[[ Text under study, beginning ]]

The Heritage Department's request for the meeting is seen as quite unusual, however, because such a consultation would normally be held before the bill is tabled, when the legislation is in development. Indeed, the issue is said to be a sensitive one for the government, particularly because if the Senate amends the bill, it would be sent back to the House of Commons for a debate and vote—and further politicking.

Conservative Quebec Senator David Angus, chair of the Senate Banking Committee, did not respond to a request for a comment on the issue, and the Heritage Department's communications office last week said next to nothing about its meeting with the lobby groups. The Heritage Department took 24 hours to respond to questions about the meeting, after which time the department only said that it "has been consulting with stakeholders to collect their views. This will continue."

Ms. Parker, who said she has not had any meetings with Parliamentarians to discuss the bill, said she expects to appear before the Banking Committee with screenwriters, and one of her central arguments will be that the guidelines will result in a kind of self-censorship for television and film writers who will write to ensure that they receive financing.

Film and television productions have high costs, she said, and no one will spend time developing a show or film that has the potential to come short on financing.

"I can tell you, my writers will write for guidelines. If you think you're not going to get a show financed, you'll completely change the type of program you deliver," Ms. Parker said.

The tax change, she said, will also discourage banks from providing loans to risky productions because they may not be eligible for the tax credit. For instance, she said that a 13-part series would borrow about $1.7-million.

"That's a lot of money. If the bank thinks they may not get that money back after the fact because the tax credit is denied, after the production has been made, they're not going to invest. It's not like a $40,000 investment. It's $1.7-million," Ms. Parker said.

At the meeting with the Heritage officials, attended by Robert Soucy, director of the Canadian Audio-Visual Certification Office, and Annette Gibbons, deputy director general of cultural industries, Ms. Parker said she asked to see the proposed guidelines but was told that they were not finished. She also asked whether the guidelines will be similar to book and magazine guidelines for tax credits, but did not get a straight answer, she said.

[[ Text under study, end ]]

__Action item 1__.
Answer these questions about the news excerpt:
(a) Which Senate committee does David Angus chair?
(b) According to Ms. Parker, about how much would a 13-part series borrow?
(c) What position does Robert Soucy hold?
__Action item 2__. Can you copy the news excerpt word for word, from "At the meeting" up to and including "answer, she said."?

[[ Information supplied, beginning ]]

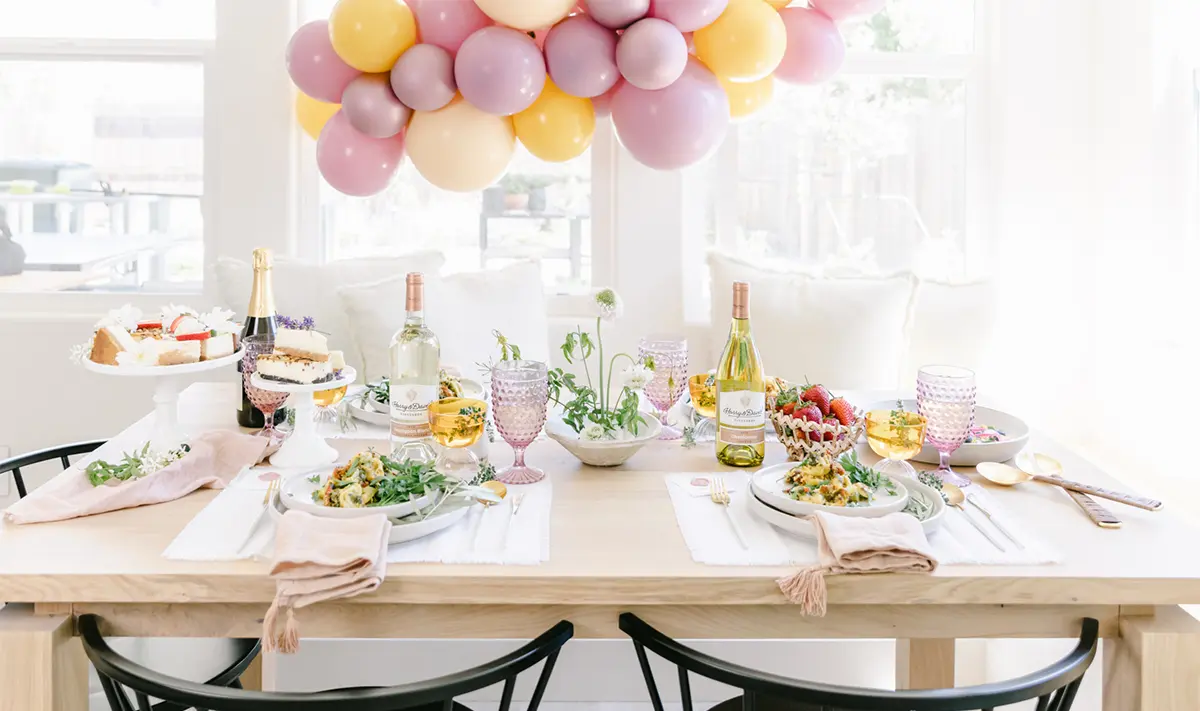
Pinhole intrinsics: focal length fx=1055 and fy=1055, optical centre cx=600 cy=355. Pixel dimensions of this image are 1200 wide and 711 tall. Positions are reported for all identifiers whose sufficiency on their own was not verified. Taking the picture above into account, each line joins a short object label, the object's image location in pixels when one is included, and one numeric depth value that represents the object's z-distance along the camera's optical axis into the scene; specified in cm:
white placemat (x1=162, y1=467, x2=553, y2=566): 120
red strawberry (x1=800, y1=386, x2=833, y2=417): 157
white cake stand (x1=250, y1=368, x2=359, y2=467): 157
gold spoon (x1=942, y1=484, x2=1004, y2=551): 139
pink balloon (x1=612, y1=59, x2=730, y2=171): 232
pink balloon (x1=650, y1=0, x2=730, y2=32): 222
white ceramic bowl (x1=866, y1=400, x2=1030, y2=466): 159
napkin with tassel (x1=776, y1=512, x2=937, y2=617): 114
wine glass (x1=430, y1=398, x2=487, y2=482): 145
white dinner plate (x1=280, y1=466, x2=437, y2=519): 124
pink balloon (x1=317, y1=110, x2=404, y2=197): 247
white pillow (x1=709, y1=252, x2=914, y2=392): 281
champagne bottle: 181
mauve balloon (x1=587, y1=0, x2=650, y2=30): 221
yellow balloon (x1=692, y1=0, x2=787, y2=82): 233
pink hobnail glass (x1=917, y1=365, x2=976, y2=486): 151
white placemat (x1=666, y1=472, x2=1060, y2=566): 120
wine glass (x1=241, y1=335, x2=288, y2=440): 167
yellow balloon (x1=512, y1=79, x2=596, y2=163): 242
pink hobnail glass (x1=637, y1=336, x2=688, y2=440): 179
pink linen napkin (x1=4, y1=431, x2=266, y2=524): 132
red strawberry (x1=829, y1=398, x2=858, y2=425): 155
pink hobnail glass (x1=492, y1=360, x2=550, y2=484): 146
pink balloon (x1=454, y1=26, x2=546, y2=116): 220
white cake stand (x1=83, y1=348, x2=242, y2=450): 154
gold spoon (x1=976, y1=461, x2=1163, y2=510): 141
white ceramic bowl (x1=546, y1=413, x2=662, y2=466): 154
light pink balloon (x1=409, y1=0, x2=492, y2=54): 230
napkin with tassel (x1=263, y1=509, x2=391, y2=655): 112
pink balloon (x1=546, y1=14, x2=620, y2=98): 225
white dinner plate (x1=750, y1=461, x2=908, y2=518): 127
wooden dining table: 115
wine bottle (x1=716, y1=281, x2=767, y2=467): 157
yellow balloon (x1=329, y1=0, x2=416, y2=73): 226
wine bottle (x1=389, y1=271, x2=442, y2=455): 155
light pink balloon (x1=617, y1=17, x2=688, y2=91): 218
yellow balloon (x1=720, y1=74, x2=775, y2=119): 258
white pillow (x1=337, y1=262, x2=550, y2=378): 258
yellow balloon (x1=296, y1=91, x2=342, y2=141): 278
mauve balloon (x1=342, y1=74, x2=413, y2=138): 234
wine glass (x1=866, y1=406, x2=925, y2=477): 144
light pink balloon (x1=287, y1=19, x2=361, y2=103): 240
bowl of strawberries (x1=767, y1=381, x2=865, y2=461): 153
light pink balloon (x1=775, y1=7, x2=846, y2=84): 251
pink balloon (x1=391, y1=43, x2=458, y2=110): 228
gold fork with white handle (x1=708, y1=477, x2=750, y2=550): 138
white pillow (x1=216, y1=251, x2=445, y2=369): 274
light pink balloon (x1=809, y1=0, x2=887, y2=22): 250
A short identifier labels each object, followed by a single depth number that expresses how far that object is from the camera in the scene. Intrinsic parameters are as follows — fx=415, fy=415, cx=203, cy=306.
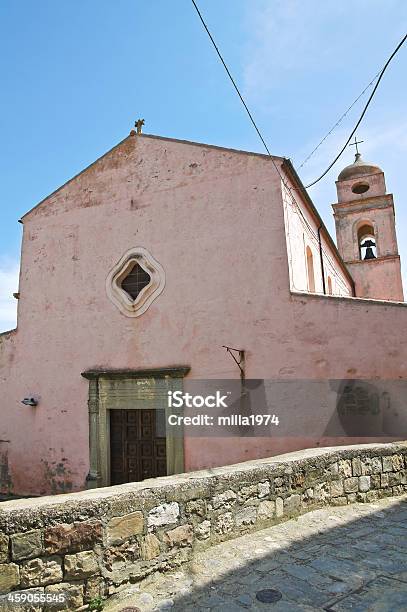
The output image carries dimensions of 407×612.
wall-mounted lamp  8.75
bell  17.12
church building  6.93
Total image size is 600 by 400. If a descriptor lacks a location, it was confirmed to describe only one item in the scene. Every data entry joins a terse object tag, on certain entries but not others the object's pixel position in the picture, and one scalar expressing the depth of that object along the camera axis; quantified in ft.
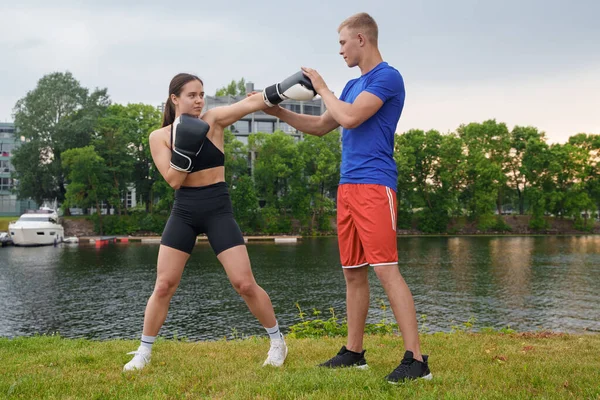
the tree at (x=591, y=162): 232.32
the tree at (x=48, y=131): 200.44
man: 13.33
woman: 15.07
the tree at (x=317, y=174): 213.66
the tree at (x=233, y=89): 327.06
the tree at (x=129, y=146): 199.00
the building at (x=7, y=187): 276.41
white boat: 158.40
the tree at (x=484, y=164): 220.43
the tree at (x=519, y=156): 235.61
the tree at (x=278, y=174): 211.41
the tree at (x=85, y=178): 186.19
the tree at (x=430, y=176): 224.53
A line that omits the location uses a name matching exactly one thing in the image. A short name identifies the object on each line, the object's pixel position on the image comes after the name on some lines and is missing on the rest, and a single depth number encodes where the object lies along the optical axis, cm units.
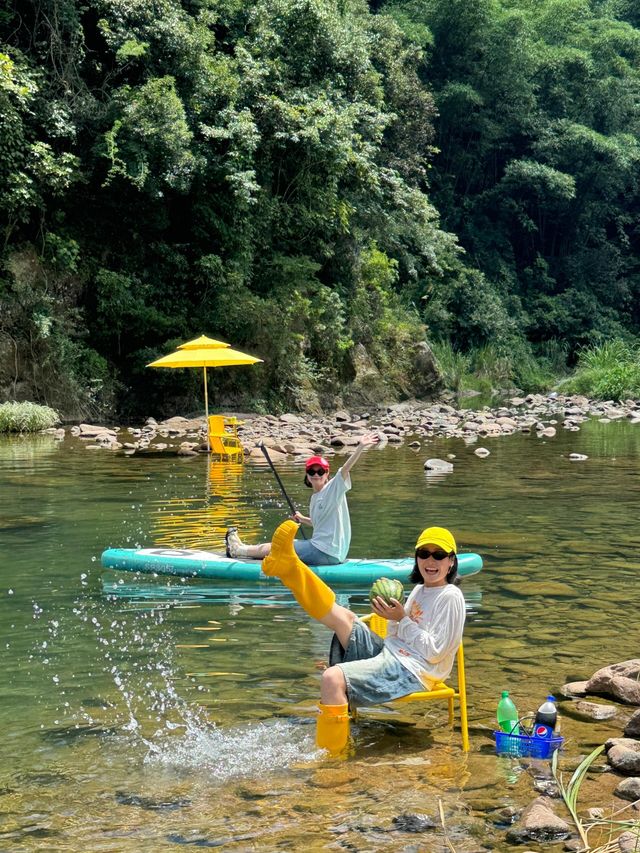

[[ Information supplied, end ]]

__Final answer 1__.
(a) The Senate Banking Committee.
(b) About $1.7-million.
(c) Director of the Canadian Audio-Visual Certification Office.

__Final answer 2__.
At the meeting with the Heritage officials, attended by Robert Soucy, director of the Canadian Audio-Visual Certification Office, and Annette Gibbons, deputy director general of cultural industries, Ms. Parker said she asked to see the proposed guidelines but was told that they were not finished. She also asked whether the guidelines will be similar to book and magazine guidelines for tax credits, but did not get a straight answer, she said.